- **TRY IT**: Arrange the text from every item below as one numbered list, one line per entry, leaving out blank lines and the pictures.

(Beginning of EXTRACTED RECORDS)

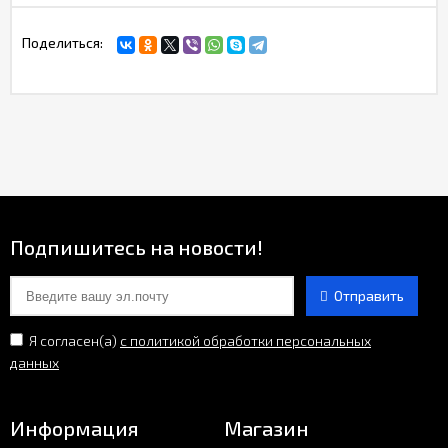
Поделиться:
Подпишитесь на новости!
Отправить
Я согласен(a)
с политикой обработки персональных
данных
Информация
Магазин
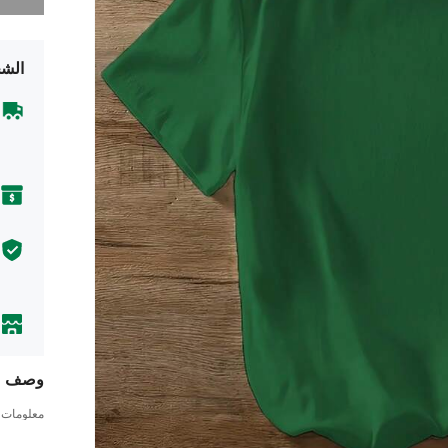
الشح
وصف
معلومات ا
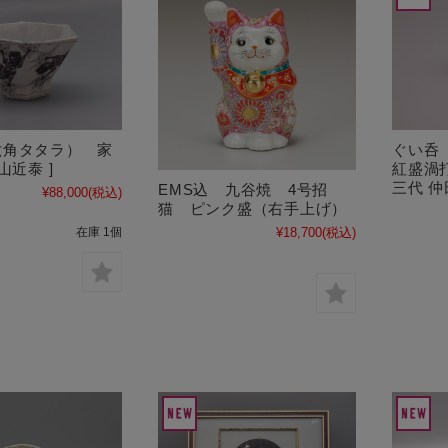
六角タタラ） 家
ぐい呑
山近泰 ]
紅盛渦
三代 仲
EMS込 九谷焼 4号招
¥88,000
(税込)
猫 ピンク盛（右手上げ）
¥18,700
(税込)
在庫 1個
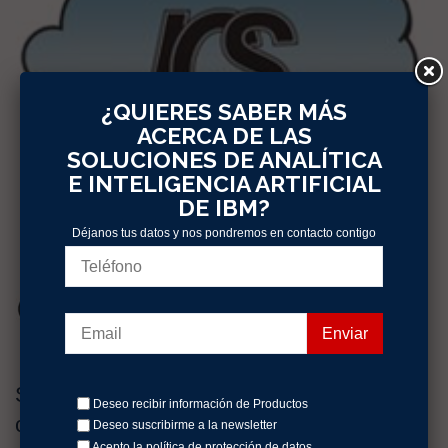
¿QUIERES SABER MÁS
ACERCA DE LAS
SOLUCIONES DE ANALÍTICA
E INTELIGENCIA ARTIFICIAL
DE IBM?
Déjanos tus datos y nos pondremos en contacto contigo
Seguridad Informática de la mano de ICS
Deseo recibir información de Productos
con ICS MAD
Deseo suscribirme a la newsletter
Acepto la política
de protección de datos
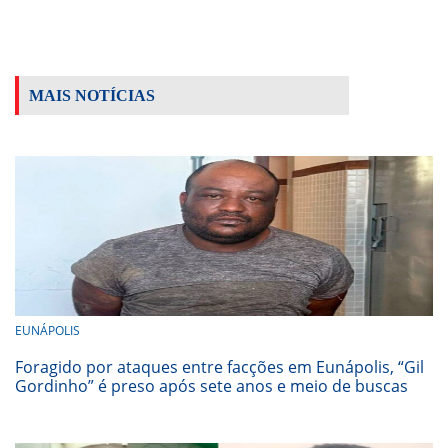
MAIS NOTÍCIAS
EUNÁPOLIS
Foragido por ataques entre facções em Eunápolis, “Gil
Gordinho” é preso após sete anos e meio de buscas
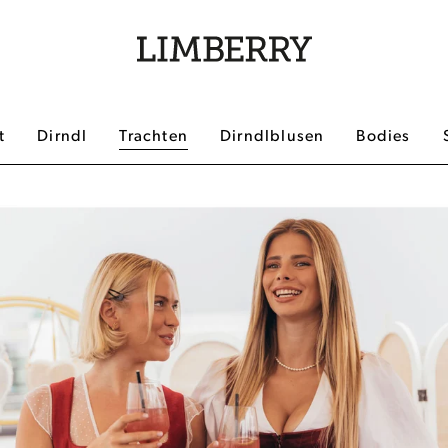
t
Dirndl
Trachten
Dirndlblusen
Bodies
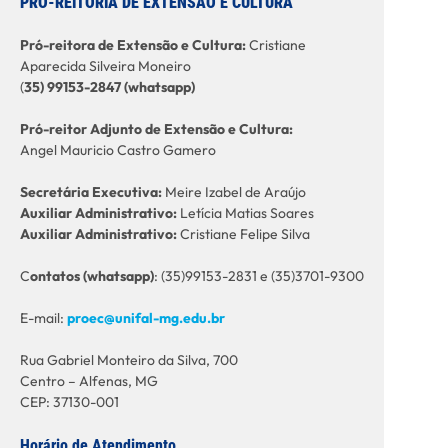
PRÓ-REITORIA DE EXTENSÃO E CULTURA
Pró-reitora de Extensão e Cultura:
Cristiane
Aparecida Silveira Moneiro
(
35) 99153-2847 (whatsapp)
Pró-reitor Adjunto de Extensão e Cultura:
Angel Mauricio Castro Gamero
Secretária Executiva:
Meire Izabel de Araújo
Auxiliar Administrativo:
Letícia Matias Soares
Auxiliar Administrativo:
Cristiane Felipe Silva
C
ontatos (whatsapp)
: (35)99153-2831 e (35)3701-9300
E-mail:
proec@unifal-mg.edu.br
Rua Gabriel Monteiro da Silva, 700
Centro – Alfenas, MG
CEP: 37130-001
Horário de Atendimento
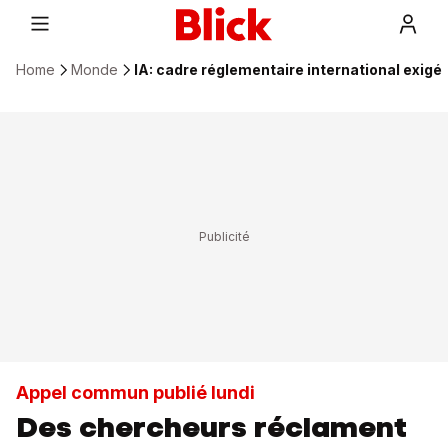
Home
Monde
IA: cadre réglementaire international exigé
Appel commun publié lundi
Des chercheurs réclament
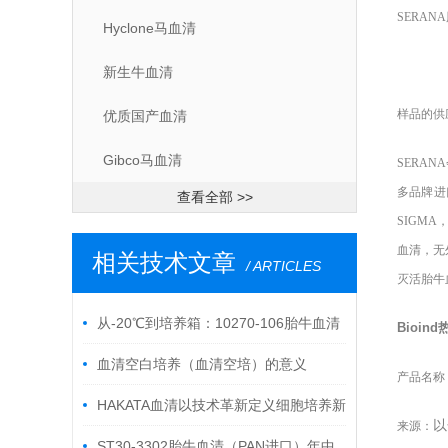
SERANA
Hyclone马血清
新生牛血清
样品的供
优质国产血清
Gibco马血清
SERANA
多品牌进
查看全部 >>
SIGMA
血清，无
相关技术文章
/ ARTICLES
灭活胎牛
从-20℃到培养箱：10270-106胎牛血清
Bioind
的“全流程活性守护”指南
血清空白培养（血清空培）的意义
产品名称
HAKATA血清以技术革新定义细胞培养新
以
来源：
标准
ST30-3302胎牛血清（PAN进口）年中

(End of EXTRACTED RECORDS)

- **RESPONSE**:
1. Поделиться:
2. Подпишитесь на новости!
3. Отправить
4. Я согласен(a)
5. с политикой обработки персональных
6. данных
7. Информация
8. Магазин
9. الشح
10. وصف
11. معلومات ا
12. 六角タタラ） 家
13. ぐい呑
14. 山近泰 ]
15. 紅盛渦
16. 三代 仲
17. EMS込 九谷焼 4号招
18. ¥88,000
19. (税込)
20. 猫 ピンク盛（右手上げ）
21. ¥18,700
22. (税込)
23. 在庫 1個
24. ¿QUIERES SABER MÁS
25. ACERCA DE LAS
26. SOLUCIONES DE ANALÍTICA
27. E INTELIGENCIA ARTIFICIAL
28. DE IBM?
29. Déjanos tus datos y nos pondremos en contacto contigo
30. Seguridad Informática de la mano de ICS
31. Deseo recibir información de Productos
32. con ICS MAD
33. Deseo suscribirme a la newsletter
34. Acepto la política
35. de protección de datos
36. MAIS NOTÍCIAS
37. EUNÁPOLIS
38. Foragido por ataques entre facções em Eunápolis, “Gil
39. Gordinho” é preso após sete anos e meio de buscas
40. t
41. Dirndl
42. Trachten
43. Dirndlblusen
44. Bodies
45. PRÓ-REITORIA DE EXTENSÃO E CULTURA
46. Pró-reitora de Extensão e Cultura:
47. Cristiane
48. Aparecida Silveira Moneiro
49. (
50. 35) 99153-2847 (whatsapp)
51. Pró-reitor Adjunto de Extensão e Cultura:
52. Angel Mauricio Castro Gamero
53. Secretária Executiva:
54. Meire Izabel de Araújo
55. Auxiliar Administrativo:
56. Letícia Matias Soares
57. Auxiliar Administrativo:
58. Cristiane Felipe Silva
59. C
60. ontatos (whatsapp)
61. : (35)99153-2831 e (35)3701-9300
62. E-mail:
63. proec@unifal-mg.edu.br
64. Rua Gabriel Monteiro da Silva, 700
65. Centro – Alfenas, MG
66. CEP: 37130-001
67. Horário de Atendimento
68. Home
69. Monde
70. IA: cadre réglementaire international exigé
71. Appel commun publié lundi
72. Des chercheurs réclament
73. SERANA
74. Hyclone马血清
75. 新生牛血清
76. 样品的供
77. 优质国产血清
78. Gibco马血清
79. SERANA
80. 多品牌进
81. 查看全部 >>
82. SIGMA
83. 血清，无
84. 相关技术文章
85. / ARTICLES
86. 灭活胎牛
87. 从-20℃到培养箱：10270-106胎牛血清
88. Bioind
89. 的“全流程活性守护”指南
90. 血清空白培养（血清空培）的意义
91. 产品名称
92. HAKATA血清以技术革新定义细胞培养新
93. 以
94. 来源：
95. 标准
96. ST30-3302胎牛血清（PAN进口）年中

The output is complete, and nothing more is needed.